The Chinese authorities have approved Google's bid to buy phone maker Motorola Mobility, clearing the way for the $12.5 billion deal to close early next week. China was the last country that needed to give its approval before the deal could officially close. The US and Europe had already approved the merger in February.
The AP reports that the Chinese government approved the deal on Saturday, Google spokeswoman Niki Fenwick said. "We look forward to closing the deal," she said. But Chinese regulators attached a big condition: That Google's Android operating system for mobile devices remain available to all at no cost for the next five years.
The approval brings the Internet search giant closer to sealing its biggest acquisition ever. Buying Motorola allows Google to expand into manufacturing phones, tablet computers and other consumer devices for the first time. The deal also gives Google access to more than 17,000 Motorola patents.
In other Google news, UK tabloid newspaper The Daily Mail, has raised the issue of Google's proximity with the UK government, "Tory ministers have held meetings with Google an average of once a month since the General Election," the tabloid revealed.
The close relationship goes back to Mr Cameron's first months as party leader. In 2006 and 2007, he spoke to the annual Google Zeitgeist conference.
There have been at least 23 meetings between Conservative ministers and Google since June 2010. with Prime Minister David Cameron meeting Google three times and Chancellor George Osborne met Google executives four times in past two years.
The links are so strong that in recent years at least three senior figures have moved between the Tories and Google.
Links with media giants are a highly sensitive topic for the Tories. The current section of the Leveson inquiry into Press standards is focusing on the painfully close ties between Rupert Murdoch's News Corp and the Conservatives.
Revelations have included the toe-curling text messages between the Prime Minister and the company's former chief executive, Rebekah Brooks. In addition, a series of emails have lifted the lid on the close relationship between News Corp's top lobbyist and Mr Hunt's department during the company's abortive attempt to take over satellite broadcaster BSkyB in 2011.
Labour has also accused the Conservatives of going soft on online porn because of its close relationships with firms such as Google. Last month a Google executive caused outrage when she said it was the fault of parents if their children saw adult content online. The executive in question was Naomi Gummer, who until recently was Mr Hunt's political adviser.
Google was approached by the Tories to store patients' records after the failure of Labour's health IT scheme.

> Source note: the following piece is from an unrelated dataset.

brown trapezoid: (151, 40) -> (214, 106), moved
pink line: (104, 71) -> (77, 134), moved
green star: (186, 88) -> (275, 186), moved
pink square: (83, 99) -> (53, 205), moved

A Google spokesperson said, "It's absolutely right that governments speak with companies about issues that affect their citizens. The British Government makes the list of those meetings publicly available - including the Daily Mail's 34 meetings over the same period." In other words, the Daily Mail has met with the Government almost one and a half times a month (on average) since they entered office - that's quite a bit more than Google has. It's likely those were high-level meetings, not editorial ones.
The paper concludes, "Rachel Whetstone is not the only senior Tory official to have links to Google. Naomi Gummer, daughter of Mr Cameron's Oxfordshire neighbour Lord Chadlington, worked with Miss Whetstone in Google's public policy division and is still an executive there. She was previously an adviser to Culture Secretary Jeremy Hunt. Amy Fisher, Caroline Spelman's special adviser since last year, did a stint at Google as a press officer with Miss Whetstone."